March 18, 2016
Permit us this one final post on the thrill of living in the world of William Shakespeare. Thanks to Alissa Simon, HMU Tutor, for today’s post.
Macbeth is one of Shakespeare’s shortest plays. And yet, the dramatizations of it are often quite long. In order to make the character believable, the director must find a motivation for Macbeth’s downward spiral. The 2015 film, directed by Justin Kurzel, offers a refreshing view on one of Shakespeare’s classic figures. Filmed in Scotland, it also offers incredible scenery.
Kurzel’s version begins with the death of Macbeth and Lady Macbeth’s child. The unique and solemn beginning offers insight into the mindframe of Macbeth. Later (after Duncan’s murder), as Macbeth sits idly in his room, stirring dust with his dagger, Lady Macbeth asks him what he is doing. He replies that she should know only the necessary things, and not this newest deed in his mind. He goes so far as to point his dagger into the bodice of Lady Macbeth’s gown. Circling the dagger over her womb directs us back to the first scene and the funeral pyre. Losing a child is inexplicable and painful, but now Macbeth has lost an heir. Further, Macbeth and Lady Macbeth are beginning to realize what they sacrificed when they grabbed at their one opportunity for something greater than themselves. With thoughts turned towards his legacy, Macbeth feels that Banquo, his good friend, is the newest threat. Skilled only in the art of defense, Macbeth clearly lacks (or has lost) reason necessary to deal with the intricate responsibilities that accompany leadership.
Kurzel’s film also surprises with the addition of a silent, young witch. She accompanies the other three and even touches Macbeth. This compelling image darkly aligns with the death of Macbeth’s own child. While she does not speak, she does appear at key parts of the film. In fact, she comes to rescue Banquo’s son, the distant heir to the throne (also part of the witches’ prophecy), from Macbeth’s hired murderers. Her innocence starkly contrasts the darkness of the deeds.

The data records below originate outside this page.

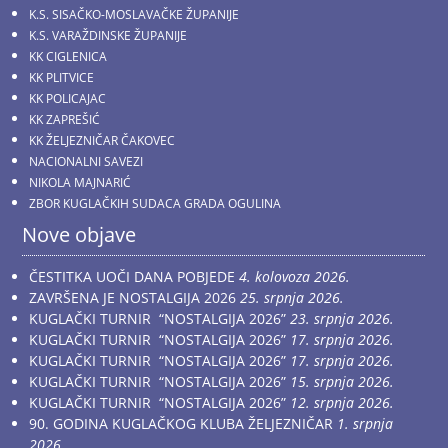
K.S. SISAČKO-MOSLAVAČKE ŽUPANIJE
K.S. VARAŽDINSKE ŽUPANIJE
KK CIGLENICA
KK PLITVICE
KK POLICAJAC
KK ZAPREŠIĆ
KK ŽELJEZNIČAR ČAKOVEC
NACIONALNI SAVEZI
NIKOLA MAJNARIĆ
ZBOR KUGLAČKIH SUDACA GRADA OGULINA
Nove objave
ČESTITKA UOČI DANA POBJEDE
4. kolovoza 2026.
ZAVRŠENA JE NOSTALGIJA 2026
25. srpnja 2026.
KUGLAČKI TURNIR “NOSTALGIJA 2026”
23. srpnja 2026.
KUGLAČKI TURNIR “NOSTALGIJA 2026”
17. srpnja 2026.
KUGLAČKI TURNIR “NOSTALGIJA 2026”
17. srpnja 2026.
KUGLAČKI TURNIR “NOSTALGIJA 2026”
15. srpnja 2026.
KUGLAČKI TURNIR “NOSTALGIJA 2026”
12. srpnja 2026.
90. GODINA KUGLAČKOG KLUBA ŽELJEZNIČAR
1. srpnja
2026.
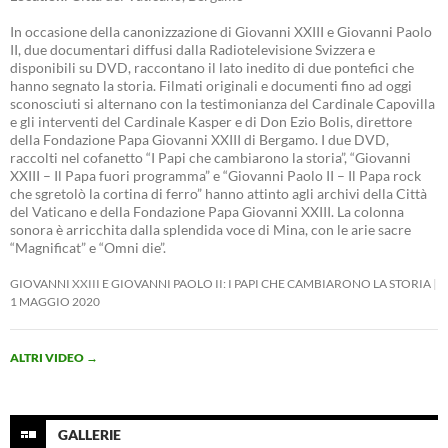
In occasione della canonizzazione di Giovanni XXIII e Giovanni Paolo
II, due documentari diffusi dalla Radiotelevisione Svizzera e
disponibili su DVD, raccontano il lato inedito di due pontefici che
hanno segnato la storia. Filmati originali e documenti fino ad oggi
sconosciuti si alternano con la testimonianza del Cardinale Capovilla
e gli interventi del Cardinale Kasper e di Don Ezio Bolis, direttore
della Fondazione Papa Giovanni XXIII di Bergamo. I due DVD,
raccolti nel cofanetto “I Papi che cambiarono la storia”, “Giovanni
XXIII – Il Papa fuori programma” e “Giovanni Paolo II – Il Papa rock
che sgretolò la cortina di ferro” hanno attinto agli archivi della Città
del Vaticano e della Fondazione Papa Giovanni XXIII. La colonna
sonora è arricchita dalla splendida voce di Mina, con le arie sacre
“Magnificat” e “Omni die”.
GIOVANNI XXIII E GIOVANNI PAOLO II: I PAPI CHE CAMBIARONO LA STORIA
1 MAGGIO 2020
ALTRI VIDEO
→
GALLERIE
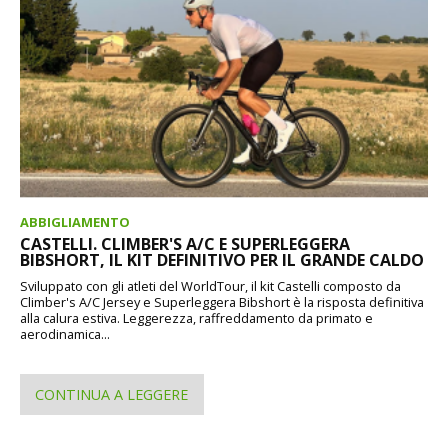
ABBIGLIAMENTO
CASTELLI. CLIMBER'S A/C E SUPERLEGGERA
BIBSHORT, IL KIT DEFINITIVO PER IL GRANDE CALDO
Sviluppato con gli atleti del WorldTour, il kit Castelli composto da
Climber's A/C Jersey e Superleggera Bibshort è la risposta definitiva
alla calura estiva. Leggerezza, raffreddamento da primato e
aerodinamica...
CONTINUA A LEGGERE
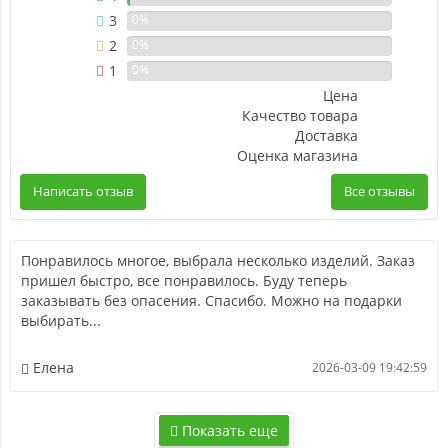
3
0%
2
0%
1
0%
Цена
Качество товара
Доставка
Оценка магазина
Написать отзыв
Все отзывы
Понравилось многое, выбрала несколько изделий. Заказ
пришел быстро, все понравилось. Буду теперь
заказывать без опасения. Спасибо. Можно на подарки
выбирать...
Елена
2026-03-09 19:42:59
Показать еще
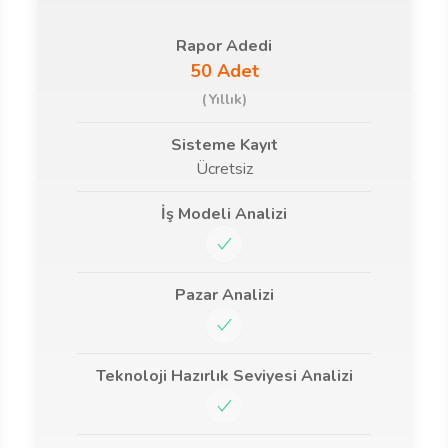
Rapor Adedi
50 Adet
(Yıllık)
Sisteme Kayıt
Ücretsiz
İş Modeli Analizi
Pazar Analizi
Teknoloji Hazırlık Seviyesi Analizi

The witches are endlessly fascinating. Within them, they contain the idea of fate, control, happiness, and spirituality. I tend to think of the witches as devoid of emotion. Instead, they are fulfillment. They are purpose. They are fate. Shakespeare’s original text offers a sort of madness about them, which, to me, does not align with any consistent human emotion. They have incredible power, directing the thoughts (and therefore, the actions) of brave men, of entire kingdoms. If Macbeth had not been tempted to this place of power, it is unlikely that he would have fallen. On his own, he would not have committed this major, egregious mistake. In other words, did the witches realize a truth about Macbeth that would otherwise be indemonstrable?
This solitary meeting on the Scottish heath circled through Macbeth’s mind so much so that it controlled every future move. And as a result, Macbeth gains an understanding of virtue, but only after it has been entirely stripped from him. Did the witches intend to sacrifice one person in order to demonstrate virtue? It is difficult to define the phantoms’ roles, but Kurzel’s invention of the fourth witch was entirely new, surprising and thought-provoking.
Kurzel’s film also utilizes the Scottish landscape as a character. Winds blow as they light the funeral pyre for Macbeth’s child. The witches seem to rise out of the cold, hard ground, or roll in upon the fog. Its grueling chill and barren stretches overtake Macbeth’s victory march. And when Macbeth orders the death of Macduff’s family, the landscape seems to weep as does Lady Macbeth. And finally, Macbeth meets his end in the orange glow of battle, in an orange glow of rage and defeat. The landscape is mysterious and brutal. It is breathtaking.
At the end of the play, Macbeth fears being made a fool. After he learns of Lady Macbeth’s death, he fully realizes the horror of his mistake. He says: “Life’s but a walking shadow, a poor player/ That struts and frets his hour upon the stage/ And then is heard no more: it is a tale/ Told by an idiot, full of sound and fury,/ Signifying nothing.” Macbeth refuses to leave his life completely devoid of valor. Therefore, compelled by fate, character or persistence, Macbeth says, “bear-like, I must fight the course.” This is Macbeth’s only path towards reclaiming virtue.
Kurzel’s film version adds a newness to a much loved, but much played story. The director’s eye along with the scenery and actors’ abilities allow for additional conversation of a complex play.